Reduced uterine perfusion pressure during pregnancy is an important initiating event in preeclampsia. Inflammatory cytokines are thought to link placental ischemia with cardiovascular and renal dysfunction. Supporting a role for cytokines are findings of elevated tumor necrosis factor (TNF)-alpha and interleukin (IL)-6 plasma levels in preeclamptic women. Blood pressure regulatory systems (eg, renin-angiotensin system [RAS] and sympathetic nervous system) interact with proinflammatory cytokines, which affect angiogenic and endothelium-derived factors regulating endothelial function. Chronic reductions in placental perfusion in pregnant rats are associated with enhanced TNF-alpha and IL-6 production. Chronic infusion of TNF-alpha or 11-6 into normal pregnant rats significantly increases arterial pressure and impairs renal hemodynamics. TNF-alpha activates the endothelin system in placental, renal, and vascular tissues, and IL-6 stimulates the RAS. These findings suggest that inflammatory cytokines elevate blood pressure during pregnancy by activating multiple neurohumoral and endothelial factors.
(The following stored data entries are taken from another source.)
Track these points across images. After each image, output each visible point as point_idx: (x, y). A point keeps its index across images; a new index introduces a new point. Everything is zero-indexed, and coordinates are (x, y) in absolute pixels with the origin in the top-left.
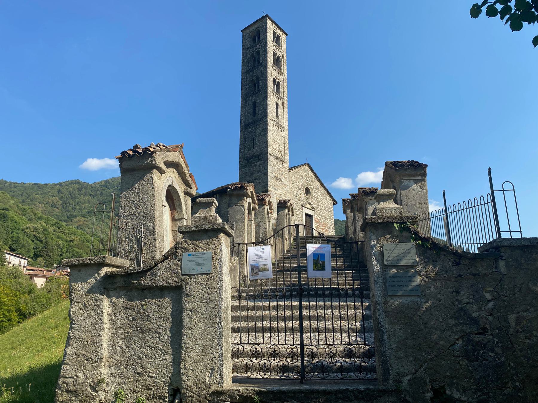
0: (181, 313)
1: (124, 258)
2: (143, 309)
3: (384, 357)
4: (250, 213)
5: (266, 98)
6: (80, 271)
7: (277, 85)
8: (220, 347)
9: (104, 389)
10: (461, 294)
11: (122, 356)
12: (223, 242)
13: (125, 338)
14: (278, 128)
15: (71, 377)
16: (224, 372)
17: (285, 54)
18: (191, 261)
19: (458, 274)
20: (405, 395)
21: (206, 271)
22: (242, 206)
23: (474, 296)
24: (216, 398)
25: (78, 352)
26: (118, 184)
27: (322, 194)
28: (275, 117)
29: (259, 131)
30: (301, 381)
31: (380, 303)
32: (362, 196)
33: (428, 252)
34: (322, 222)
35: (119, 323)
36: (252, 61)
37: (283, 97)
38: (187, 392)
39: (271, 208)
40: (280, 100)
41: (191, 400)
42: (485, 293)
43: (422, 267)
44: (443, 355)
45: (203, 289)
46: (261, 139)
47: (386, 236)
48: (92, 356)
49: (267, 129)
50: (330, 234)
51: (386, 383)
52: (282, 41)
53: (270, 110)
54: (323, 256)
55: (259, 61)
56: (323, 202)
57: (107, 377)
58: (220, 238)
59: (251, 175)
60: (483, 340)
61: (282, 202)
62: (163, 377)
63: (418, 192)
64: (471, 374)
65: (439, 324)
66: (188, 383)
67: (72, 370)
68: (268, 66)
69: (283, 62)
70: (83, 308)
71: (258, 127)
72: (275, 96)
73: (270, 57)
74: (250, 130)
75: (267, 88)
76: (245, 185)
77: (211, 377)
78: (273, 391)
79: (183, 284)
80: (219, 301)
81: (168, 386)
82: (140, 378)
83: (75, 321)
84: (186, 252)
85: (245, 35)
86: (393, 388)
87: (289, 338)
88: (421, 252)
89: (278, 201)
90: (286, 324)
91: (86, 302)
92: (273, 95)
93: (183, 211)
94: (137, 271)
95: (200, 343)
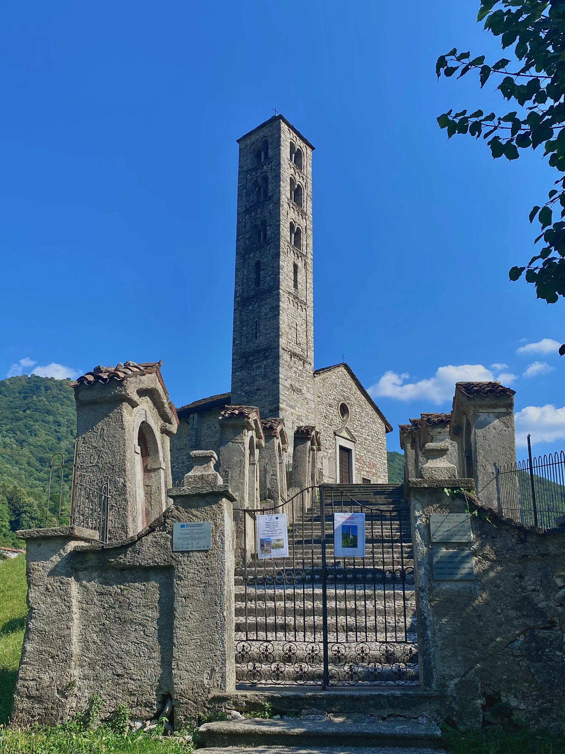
0: (172, 599)
1: (83, 526)
2: (123, 595)
3: (427, 657)
4: (252, 454)
5: (278, 255)
6: (39, 545)
7: (296, 233)
8: (222, 643)
9: (76, 695)
10: (526, 580)
11: (96, 654)
12: (225, 509)
13: (100, 631)
14: (296, 306)
15: (33, 680)
16: (227, 674)
17: (310, 182)
18: (185, 534)
19: (523, 554)
20: (451, 703)
21: (204, 547)
22: (240, 443)
23: (541, 582)
24: (217, 705)
25: (41, 648)
26: (21, 388)
27: (367, 414)
28: (292, 288)
29: (265, 310)
30: (324, 689)
31: (424, 589)
32: (427, 427)
33: (486, 525)
34: (368, 461)
35: (91, 613)
36: (255, 193)
37: (305, 254)
38: (180, 698)
39: (284, 442)
40: (300, 258)
41: (186, 707)
42: (555, 578)
43: (477, 544)
44: (500, 654)
45: (200, 570)
46: (268, 323)
47: (434, 505)
48: (59, 653)
49: (279, 306)
50: (380, 482)
51: (429, 688)
52: (306, 160)
53: (285, 275)
54: (355, 528)
55: (266, 193)
56: (369, 428)
57: (79, 680)
58: (222, 504)
59: (250, 383)
60: (550, 636)
61: (302, 431)
62: (149, 679)
63: (500, 432)
64: (533, 677)
65: (496, 616)
66: (181, 686)
67: (34, 670)
68: (281, 203)
69: (305, 194)
70: (45, 593)
71: (263, 303)
72: (292, 252)
73: (285, 186)
74: (250, 308)
75: (279, 239)
76: (246, 411)
77: (210, 679)
78: (288, 697)
79: (174, 563)
80: (221, 585)
81: (156, 691)
82: (121, 681)
83: (35, 609)
84: (178, 522)
85: (244, 149)
86: (436, 694)
87: (309, 638)
88: (477, 526)
89: (296, 429)
90: (306, 620)
91: (49, 587)
92: (289, 250)
93: (160, 458)
94: (115, 546)
95: (196, 638)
孕期子宫灌注压降低是先兆子痫的一个重要起始事件。炎性细胞因子被认为是胎盘缺血与心血管及肾功能障碍之间的联系纽带。先兆子痫女性体内肿瘤坏死因子(TNF)-α和白细胞介素(IL)-6血浆水平升高的研究结果支持了细胞因子的作用。血压调节系统(如肾素-血管紧张素系统[RAS]和交感神经系统)与促炎细胞因子相互作用,促炎细胞因子会影响调节内皮功能的血管生成因子和内皮源性因子。孕鼠胎盘灌注长期减少与TNF-α和IL-6生成增加有关。向正常孕鼠长期输注TNF-α或IL-6会显著升高动脉血压并损害肾血流动力学。TNF-α激活胎盘、肾脏和血管组织中的内皮素系统,而IL-6刺激RAS。这些发现表明,炎性细胞因子在孕期通过激活多种神经体液和内皮因子来升高血压。